Activity:
Print this span of the material below exactly: the line with "(IHC) histopathology image", the line with "(DAB) staining of", and every line between them, but nothing else.

*** Given information Section Begins ***

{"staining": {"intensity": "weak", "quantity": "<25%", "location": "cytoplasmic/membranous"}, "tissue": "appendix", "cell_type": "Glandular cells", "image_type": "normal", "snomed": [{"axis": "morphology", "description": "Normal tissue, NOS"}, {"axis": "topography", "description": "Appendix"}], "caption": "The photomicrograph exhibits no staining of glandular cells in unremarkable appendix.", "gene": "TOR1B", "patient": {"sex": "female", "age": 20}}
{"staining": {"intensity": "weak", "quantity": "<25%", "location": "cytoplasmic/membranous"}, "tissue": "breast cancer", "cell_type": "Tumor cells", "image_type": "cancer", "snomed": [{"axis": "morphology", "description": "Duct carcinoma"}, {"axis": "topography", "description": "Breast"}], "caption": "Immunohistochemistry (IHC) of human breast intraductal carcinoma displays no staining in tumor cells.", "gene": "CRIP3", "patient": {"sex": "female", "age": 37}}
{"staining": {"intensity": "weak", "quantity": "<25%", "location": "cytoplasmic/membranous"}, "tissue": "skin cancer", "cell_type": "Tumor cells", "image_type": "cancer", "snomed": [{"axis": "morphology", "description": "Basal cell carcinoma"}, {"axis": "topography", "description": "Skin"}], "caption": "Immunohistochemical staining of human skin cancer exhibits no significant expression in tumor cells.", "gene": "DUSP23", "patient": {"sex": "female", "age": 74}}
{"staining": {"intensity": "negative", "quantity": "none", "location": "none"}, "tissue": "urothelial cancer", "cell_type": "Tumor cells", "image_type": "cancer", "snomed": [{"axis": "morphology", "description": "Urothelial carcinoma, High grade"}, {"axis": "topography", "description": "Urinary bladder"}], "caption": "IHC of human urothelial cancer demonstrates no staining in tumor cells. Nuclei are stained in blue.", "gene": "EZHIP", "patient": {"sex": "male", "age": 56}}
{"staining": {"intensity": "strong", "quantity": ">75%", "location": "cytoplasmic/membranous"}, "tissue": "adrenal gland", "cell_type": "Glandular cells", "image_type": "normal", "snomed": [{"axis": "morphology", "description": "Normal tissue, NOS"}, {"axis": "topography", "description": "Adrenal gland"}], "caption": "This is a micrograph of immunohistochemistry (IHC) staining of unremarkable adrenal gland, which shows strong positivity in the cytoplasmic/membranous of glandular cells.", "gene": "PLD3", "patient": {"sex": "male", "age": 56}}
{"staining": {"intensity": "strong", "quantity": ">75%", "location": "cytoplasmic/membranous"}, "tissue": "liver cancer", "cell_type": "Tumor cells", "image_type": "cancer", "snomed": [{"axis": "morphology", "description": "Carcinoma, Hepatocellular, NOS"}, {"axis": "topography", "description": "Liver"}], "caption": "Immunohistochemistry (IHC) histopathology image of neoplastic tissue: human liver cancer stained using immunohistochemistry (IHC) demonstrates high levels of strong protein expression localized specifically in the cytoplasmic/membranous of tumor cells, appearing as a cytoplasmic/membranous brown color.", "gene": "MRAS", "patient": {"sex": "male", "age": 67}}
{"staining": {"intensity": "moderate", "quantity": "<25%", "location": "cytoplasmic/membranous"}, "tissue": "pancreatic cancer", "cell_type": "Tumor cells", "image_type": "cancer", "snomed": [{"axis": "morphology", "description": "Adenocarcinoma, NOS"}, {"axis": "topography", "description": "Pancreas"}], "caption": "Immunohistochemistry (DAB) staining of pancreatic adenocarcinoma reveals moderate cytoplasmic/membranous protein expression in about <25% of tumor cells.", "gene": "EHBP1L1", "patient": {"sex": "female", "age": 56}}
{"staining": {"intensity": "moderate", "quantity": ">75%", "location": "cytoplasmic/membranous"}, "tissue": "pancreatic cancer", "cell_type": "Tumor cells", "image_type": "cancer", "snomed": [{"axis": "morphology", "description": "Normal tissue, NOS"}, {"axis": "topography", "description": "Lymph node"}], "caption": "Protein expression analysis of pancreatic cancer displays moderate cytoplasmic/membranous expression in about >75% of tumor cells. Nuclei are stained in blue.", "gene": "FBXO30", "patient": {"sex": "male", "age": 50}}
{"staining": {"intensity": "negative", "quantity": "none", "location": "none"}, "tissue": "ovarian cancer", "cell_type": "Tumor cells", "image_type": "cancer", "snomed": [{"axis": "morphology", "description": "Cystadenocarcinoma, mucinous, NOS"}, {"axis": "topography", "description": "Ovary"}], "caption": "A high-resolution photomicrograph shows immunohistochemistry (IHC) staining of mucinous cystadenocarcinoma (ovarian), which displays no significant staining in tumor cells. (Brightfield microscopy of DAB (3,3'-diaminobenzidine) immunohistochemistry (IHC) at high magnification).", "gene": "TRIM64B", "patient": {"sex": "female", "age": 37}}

*** Given information Section Ends ***

Response:
{"staining": {"intensity": "strong", "quantity": ">75%", "location": "cytoplasmic/membranous"}, "tissue": "liver cancer", "cell_type": "Tumor cells", "image_type": "cancer", "snomed": [{"axis": "morphology", "description": "Carcinoma, Hepatocellular, NOS"}, {"axis": "topography", "description": "Liver"}], "caption": "Immunohistochemistry (IHC) histopathology image of neoplastic tissue: human liver cancer stained using immunohistochemistry (IHC) demonstrates high levels of strong protein expression localized specifically in the cytoplasmic/membranous of tumor cells, appearing as a cytoplasmic/membranous brown color.", "gene": "MRAS", "patient": {"sex": "male", "age": 67}}
{"staining": {"intensity": "moderate", "quantity": "<25%", "location": "cytoplasmic/membranous"}, "tissue": "pancreatic cancer", "cell_type": "Tumor cells", "image_type": "cancer", "snomed": [{"axis": "morphology", "description": "Adenocarcinoma, NOS"}, {"axis": "topography", "description": "Pancreas"}], "caption": "Immunohistochemistry (DAB) staining of pancreatic adenocarcinoma reveals moderate cytoplasmic/membranous protein expression in about <25% of tumor cells.", "gene": "EHBP1L1", "patient": {"sex": "female", "age": 56}}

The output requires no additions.